Zamachowiec z Berlina był znany policji, sygnalizował, że może zaatakować; wykorzystał takie europejskie wartości jak swoboda podróży i poszanowanie prawa - ocenił w piątek prof. Krzysztof Kubiak z Uniwersytetu Jana Kochanowskiego w Kielcach.

"Zastanowienie budzi przede wszystkim, jak to było możliwe, że osoba będąca od wielu miesięcy obiektem zainteresowania służb policyjnych i wywiadowczych dysponuje tak dużą swobodą, że jednak finalnie dokonuje krwawego zamachu terrorystycznego" - powiedział Kubiak PAP.
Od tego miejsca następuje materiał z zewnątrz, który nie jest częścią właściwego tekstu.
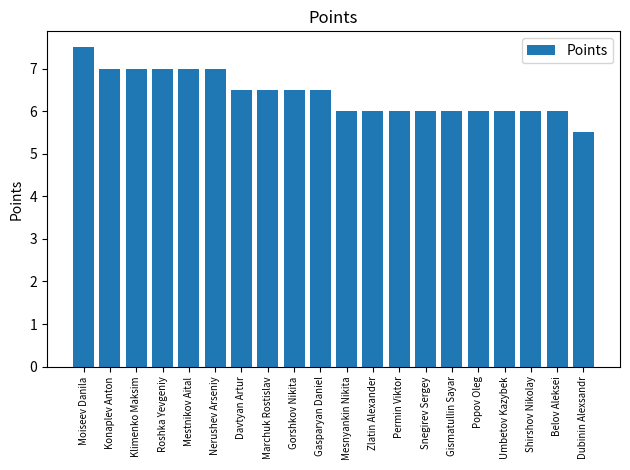

How many categories are shown in the chart?

20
Zaznaczył, że przemieszczenie się z Niemiec do Włoch "nie budzi specjalnego zdziwienia, ponieważ jednym z fundamentów ładu politycznego Europy jest swobodny przepływ osób". "Powstaje natomiast pytanie, co zadziałało nie tak, że osoba wysyłająca sygnały, że może stanowić zagrożenie, mogła ten zamach przeprowadzić. To obnaża słabość systemu nadzoru czy kontroli porządku publicznego, który funkcjonuje w Europie. Słabość, która – z punktu widzenia praworządnego obywatela – jest jego największą wartością – poszanowanie prawa przez służby policyjne" - dodał Kubiak.

"Wielokrotnie zwracałem uwagę, że sprawcy tego rodzaju aktów przemocy po mistrzowsku wykorzystują przeciwko nam te elementy otwartego, wolnego społeczeństwa, z których jesteśmy tak dumni. Dlatego twierdzę, że tego rodzaju działania są uderzeniem w fundament, na którym zostały wzniesione nowoczesne państwa europejskie" - ocenił.

Zwrócił uwagę, że "ataki mają charakter zdecentralizowany, podczas gdy obrona jest cały czas scentralizowana". Wyraził przekonanie, że w Izraelu "z niemal powszechnym dostępem do broni palnej", podobny zamach zostałby szybko udaremniony. Przywołał przykład próby zamachu przy użyciu maszyny budowlanej; sprawca został wtedy zastrzelony przez noszących broń rezerwistów i uzbrojonych cywilów.

"Nie twierdzę, że to dobre rozwiązanie, podaję przykład" - zastrzegł. Dodał, że w przypadku zamachów takich jak w Berlinie, a wcześniej w Nicei "sprawca ma pełną swobodę prowadzenia swojej zbrodniczej akcji, natomiast tłum jest bezbronny i czeka na przyjazd policji, a sprawcy zdają sobie sprawę, że żadna służba policyjna nie jest w stanie reagować z prędkością światła".

"Powstaje pytanie, czy państwo wywiązuje się w pełni z tej umowy, która zawarło z obywatelami, a można ją sprowadzić do tego, że państwo zapewnia obywatelowi bezpieczeństwo, a obywatel rezygnuje ze znacznej części swojego prawa do samoobrony. To kolejny z tematów, które stawia terroryzm, a którego ze względu na poprawność polityczną nie chce się poruszać" - powiedział Kubiak.

W piątek w Mediolanie policja zastrzeliła Anisa Amriego, który w poniedziałek w Berlinie dokonał zamachu na świątecznym jarmarku, wjeżdżając w tłum ciężarówką.